Easy credit fanned the flames of the recent housing bubble, but the bubble was first inflated by anti-sprawl plans that created artificial housing shortages in many American markets. If planning laws hadn’t boosted median housing prices to several times median family incomes, few homebuyers would have had to resort to sub-prime mortgages.
As I write in a paper published today, the housing bubble really only affected a dozen states. In the remaining states, increases in housing prices were relatively modest. While housing prices grew by more than 130 percent in California and Florida from 2000 to 2006, prices in Texas grew by only 30 percent. With few exceptions, the states that saw the biggest bubbles were ones that had passed growth-management planning laws. And with one exception, every state that has passed such a law also saw a housing bubble.
The exceptions were New York and Nevada (where prices grew without a growth-management law) and Tennessee (where prices didn’t grow, in spite of a 1998 growth-management act). New York prices only grew in the New York City area, which is surrounded by states and suburbs that have growth-management laws and plans. Nevada prices grew because Las Vegas has literally run out of private land; it is surrounded by federal land and federal land sales have not kept up with growth. Tennessee’s prices haven’t grown because regional growth-management plans included lots of vacant land in their urban-growth boundaries, so there is, as yet, no shortage.
Americans want to live in single-family homes. Anti-sprawl restrictions increase the price of such housing. But people will go to great lengths to achieve the American dream of home ownership, including bidding up the price of scarce housing and taking out various sorts of sub-prime mortgages to pay for that housing.
Anti-sprawl plans effectively imposed a $250 billion tax on homebuyers in 2006. Nearly 93 percent of that tax affected only 11 states, all of which (except New York) have growth-management planning laws of one sort or another.
The lessons should be clear: If more states pass growth-management laws, the next bubble will have even more detrimental effects on our economy. Instead, states that have passed such laws should begin to repeal them. Cities that have written growth-management plans should expand or eliminate their urban-growth boundaries, eliminate impact fees, reduce the time and red tape required to get subdivision and building permits, and remove other planning obstacles that prevent home builders from meeting the demand for housing.
A key finding of the Cato report is that anti-sprawl planning is driven by municipal finance. If developers can subdivide and build on land in rural areas, cities have to offer low-cost, growth-friendly environments in order to attract development (and the resulting tax revenues) within their borders. But if cities can prevent development outside their borders, they have no incentive to maintain growth-friendly policies, and so they will hike impact fees and take other actions that make housing unaffordable.

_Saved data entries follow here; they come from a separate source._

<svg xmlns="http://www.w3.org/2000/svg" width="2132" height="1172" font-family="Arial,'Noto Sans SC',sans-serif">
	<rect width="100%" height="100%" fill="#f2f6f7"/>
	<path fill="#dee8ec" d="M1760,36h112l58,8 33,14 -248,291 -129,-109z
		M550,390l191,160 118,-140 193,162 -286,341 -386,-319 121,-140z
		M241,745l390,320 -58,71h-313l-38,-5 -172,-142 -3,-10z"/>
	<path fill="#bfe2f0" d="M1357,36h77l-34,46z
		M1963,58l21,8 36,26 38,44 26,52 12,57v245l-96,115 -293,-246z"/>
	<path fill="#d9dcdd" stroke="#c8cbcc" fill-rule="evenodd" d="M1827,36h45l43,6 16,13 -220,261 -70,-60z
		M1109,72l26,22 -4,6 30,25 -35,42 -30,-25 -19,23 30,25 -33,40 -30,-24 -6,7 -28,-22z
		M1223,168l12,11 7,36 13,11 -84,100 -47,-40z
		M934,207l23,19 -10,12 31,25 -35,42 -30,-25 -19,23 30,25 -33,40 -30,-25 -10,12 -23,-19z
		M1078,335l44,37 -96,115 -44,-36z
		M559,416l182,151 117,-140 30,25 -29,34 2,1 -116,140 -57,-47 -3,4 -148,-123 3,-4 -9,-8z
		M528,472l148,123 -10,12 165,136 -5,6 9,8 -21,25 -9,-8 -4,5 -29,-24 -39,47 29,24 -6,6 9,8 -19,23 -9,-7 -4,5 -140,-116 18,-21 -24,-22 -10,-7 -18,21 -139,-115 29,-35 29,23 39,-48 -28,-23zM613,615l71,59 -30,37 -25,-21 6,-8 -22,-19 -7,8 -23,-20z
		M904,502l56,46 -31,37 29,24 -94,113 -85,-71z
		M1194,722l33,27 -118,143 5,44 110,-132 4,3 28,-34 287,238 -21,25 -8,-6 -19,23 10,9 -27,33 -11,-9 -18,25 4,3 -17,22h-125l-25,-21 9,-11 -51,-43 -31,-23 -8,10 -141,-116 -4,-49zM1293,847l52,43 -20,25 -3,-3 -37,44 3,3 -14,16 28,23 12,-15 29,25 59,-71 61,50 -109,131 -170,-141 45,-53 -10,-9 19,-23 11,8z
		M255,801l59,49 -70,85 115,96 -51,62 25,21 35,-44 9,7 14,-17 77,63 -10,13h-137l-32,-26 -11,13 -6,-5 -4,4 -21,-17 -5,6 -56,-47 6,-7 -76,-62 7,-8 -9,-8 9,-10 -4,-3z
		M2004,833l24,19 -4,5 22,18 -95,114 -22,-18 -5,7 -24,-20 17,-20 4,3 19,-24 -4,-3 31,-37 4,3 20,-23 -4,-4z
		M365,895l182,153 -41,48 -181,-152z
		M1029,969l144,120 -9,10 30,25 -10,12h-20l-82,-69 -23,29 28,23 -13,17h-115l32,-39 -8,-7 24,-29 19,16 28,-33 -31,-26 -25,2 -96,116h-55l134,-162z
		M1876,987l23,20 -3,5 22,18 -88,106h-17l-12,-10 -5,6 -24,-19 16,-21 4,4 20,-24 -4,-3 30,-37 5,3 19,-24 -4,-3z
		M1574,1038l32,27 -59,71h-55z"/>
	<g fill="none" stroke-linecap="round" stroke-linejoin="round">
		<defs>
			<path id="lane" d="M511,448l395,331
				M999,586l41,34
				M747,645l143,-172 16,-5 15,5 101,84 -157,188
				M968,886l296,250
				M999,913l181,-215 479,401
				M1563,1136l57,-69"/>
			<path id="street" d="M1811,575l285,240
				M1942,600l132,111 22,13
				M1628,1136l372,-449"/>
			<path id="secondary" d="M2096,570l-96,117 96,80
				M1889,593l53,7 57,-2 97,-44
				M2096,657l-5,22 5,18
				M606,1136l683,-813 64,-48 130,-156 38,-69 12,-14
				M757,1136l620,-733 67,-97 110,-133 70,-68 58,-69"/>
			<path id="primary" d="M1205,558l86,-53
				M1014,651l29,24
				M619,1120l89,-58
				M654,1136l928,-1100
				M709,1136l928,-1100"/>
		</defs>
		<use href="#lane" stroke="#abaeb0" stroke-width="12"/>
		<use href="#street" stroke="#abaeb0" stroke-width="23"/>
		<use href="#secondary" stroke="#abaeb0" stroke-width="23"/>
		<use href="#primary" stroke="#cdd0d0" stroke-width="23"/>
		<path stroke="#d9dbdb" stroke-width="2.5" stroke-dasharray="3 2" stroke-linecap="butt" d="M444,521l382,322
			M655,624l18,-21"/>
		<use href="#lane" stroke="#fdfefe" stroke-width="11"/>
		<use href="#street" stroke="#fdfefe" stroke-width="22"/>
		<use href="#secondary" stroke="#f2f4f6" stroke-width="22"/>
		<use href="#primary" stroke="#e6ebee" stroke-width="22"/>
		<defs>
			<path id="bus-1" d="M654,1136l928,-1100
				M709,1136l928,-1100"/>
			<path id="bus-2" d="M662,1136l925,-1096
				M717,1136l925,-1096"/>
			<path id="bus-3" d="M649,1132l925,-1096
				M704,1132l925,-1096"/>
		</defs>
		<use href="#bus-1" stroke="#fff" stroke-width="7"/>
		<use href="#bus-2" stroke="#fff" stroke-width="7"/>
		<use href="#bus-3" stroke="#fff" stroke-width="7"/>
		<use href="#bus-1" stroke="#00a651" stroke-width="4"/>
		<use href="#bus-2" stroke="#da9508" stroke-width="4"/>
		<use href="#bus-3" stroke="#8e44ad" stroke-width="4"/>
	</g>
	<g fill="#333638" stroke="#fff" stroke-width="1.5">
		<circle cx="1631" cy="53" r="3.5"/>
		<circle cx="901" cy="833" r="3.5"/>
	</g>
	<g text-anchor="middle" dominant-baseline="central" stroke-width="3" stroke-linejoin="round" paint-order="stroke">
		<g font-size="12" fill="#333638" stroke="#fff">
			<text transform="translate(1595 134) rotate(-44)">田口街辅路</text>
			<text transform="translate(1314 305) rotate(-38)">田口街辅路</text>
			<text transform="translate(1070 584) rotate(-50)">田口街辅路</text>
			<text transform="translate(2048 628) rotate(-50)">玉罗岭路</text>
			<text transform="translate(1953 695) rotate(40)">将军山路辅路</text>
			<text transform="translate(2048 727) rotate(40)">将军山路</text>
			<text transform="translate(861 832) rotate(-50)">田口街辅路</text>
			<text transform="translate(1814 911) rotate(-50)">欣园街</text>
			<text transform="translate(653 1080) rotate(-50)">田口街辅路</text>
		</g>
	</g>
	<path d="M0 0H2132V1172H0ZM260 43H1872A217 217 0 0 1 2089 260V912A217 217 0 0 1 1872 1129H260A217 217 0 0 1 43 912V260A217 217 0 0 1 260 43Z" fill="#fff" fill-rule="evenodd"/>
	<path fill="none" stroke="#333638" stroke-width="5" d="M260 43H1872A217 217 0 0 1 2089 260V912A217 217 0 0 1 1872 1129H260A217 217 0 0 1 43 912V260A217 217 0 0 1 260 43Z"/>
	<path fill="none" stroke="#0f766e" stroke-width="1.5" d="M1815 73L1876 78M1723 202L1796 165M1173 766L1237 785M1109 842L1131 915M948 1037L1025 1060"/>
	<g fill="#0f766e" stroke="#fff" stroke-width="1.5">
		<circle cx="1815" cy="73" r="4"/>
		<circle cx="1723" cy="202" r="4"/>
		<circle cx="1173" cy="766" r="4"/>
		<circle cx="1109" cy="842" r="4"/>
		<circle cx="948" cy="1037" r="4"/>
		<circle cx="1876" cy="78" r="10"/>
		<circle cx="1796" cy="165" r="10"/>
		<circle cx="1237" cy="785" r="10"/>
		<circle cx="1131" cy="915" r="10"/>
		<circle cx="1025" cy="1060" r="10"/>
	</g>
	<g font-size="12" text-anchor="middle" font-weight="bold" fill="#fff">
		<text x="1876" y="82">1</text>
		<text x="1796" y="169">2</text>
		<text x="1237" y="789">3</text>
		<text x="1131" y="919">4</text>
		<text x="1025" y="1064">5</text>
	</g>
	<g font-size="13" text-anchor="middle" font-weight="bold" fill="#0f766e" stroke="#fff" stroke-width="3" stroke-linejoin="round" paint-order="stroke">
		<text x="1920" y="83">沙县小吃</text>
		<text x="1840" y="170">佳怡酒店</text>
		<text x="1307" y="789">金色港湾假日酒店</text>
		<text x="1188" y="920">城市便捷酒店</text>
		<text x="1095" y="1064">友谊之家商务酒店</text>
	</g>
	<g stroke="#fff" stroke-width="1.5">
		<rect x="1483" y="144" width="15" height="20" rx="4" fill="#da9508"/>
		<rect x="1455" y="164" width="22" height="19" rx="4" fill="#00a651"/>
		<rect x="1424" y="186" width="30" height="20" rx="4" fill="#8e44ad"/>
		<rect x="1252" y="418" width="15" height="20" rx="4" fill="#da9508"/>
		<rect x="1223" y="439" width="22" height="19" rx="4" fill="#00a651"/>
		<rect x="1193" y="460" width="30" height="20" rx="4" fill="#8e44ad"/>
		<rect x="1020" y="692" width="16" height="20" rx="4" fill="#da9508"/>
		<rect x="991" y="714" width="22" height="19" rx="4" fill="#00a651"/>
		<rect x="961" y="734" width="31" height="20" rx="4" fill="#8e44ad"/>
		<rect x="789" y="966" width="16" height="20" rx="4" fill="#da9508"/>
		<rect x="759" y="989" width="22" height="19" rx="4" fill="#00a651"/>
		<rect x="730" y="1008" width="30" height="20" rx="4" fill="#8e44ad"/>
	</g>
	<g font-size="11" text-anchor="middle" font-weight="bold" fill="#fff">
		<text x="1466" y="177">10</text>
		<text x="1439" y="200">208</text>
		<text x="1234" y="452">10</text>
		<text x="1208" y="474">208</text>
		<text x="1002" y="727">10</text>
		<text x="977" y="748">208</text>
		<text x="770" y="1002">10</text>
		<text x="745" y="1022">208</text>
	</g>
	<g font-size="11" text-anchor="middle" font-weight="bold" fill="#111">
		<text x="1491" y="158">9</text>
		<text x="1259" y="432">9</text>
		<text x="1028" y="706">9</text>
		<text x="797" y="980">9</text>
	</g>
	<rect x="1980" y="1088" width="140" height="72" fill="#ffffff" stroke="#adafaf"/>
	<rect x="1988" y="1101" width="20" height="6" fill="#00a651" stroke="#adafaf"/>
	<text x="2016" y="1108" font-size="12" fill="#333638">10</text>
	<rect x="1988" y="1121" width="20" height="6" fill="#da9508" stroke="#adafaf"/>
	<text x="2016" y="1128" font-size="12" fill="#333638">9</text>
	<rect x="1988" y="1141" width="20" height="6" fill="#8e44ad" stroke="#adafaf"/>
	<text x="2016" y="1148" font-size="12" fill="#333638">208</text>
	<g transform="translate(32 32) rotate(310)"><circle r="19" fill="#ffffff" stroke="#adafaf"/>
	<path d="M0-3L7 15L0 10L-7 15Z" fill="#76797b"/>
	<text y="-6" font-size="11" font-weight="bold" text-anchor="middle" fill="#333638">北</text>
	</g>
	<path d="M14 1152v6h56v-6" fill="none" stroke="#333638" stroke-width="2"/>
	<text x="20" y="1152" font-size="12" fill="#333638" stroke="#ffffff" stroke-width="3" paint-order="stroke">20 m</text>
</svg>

Thus, housing prices increase when cities use growth-management planning or other tools to get control of the rural areas that surround them.
Some writers have speculated that regional governments can keep housing affordable, but because they are likely to be controlled by their largest cities, they practically insure that housing becomes unaffordable.
Of course, existing homeowners benefit when housing prices rise. But the costs to society as a whole are much greater than these benefits. First, many homes sold each year are new, and no one benefits from artificially high prices for them. Second, not all existing homeowners benefit: those who want to buy larger homes, for example, will face the same obstacles that confront first-time homebuyers. Third, existing homeowners tend to be wealthier than new homebuyers, so anti-sprawl planning effectively taxes the poor and gives the money to the rich.
The saddest thing is that many of the states and cities with growth-management plans consider themselves “progressive.” In truth, they are extremely regressive, as they favor wealthy homeowners and penalize low-income families and first-time homebuyers. As Joseph Perkins, head of the Northern California Home Builders Association, puts it: “smart growth is Jim Crow.”
An old Russian proverb says that Americans don’t have real problems, so they make them up. Urban sprawl is one of those made-up problems. In reality, the costs of sprawl are far lower than the costs of anti-sprawl planning. Cities should stop doing such planning and states should repeal laws that give cities control over the surrounding areas outside their borders.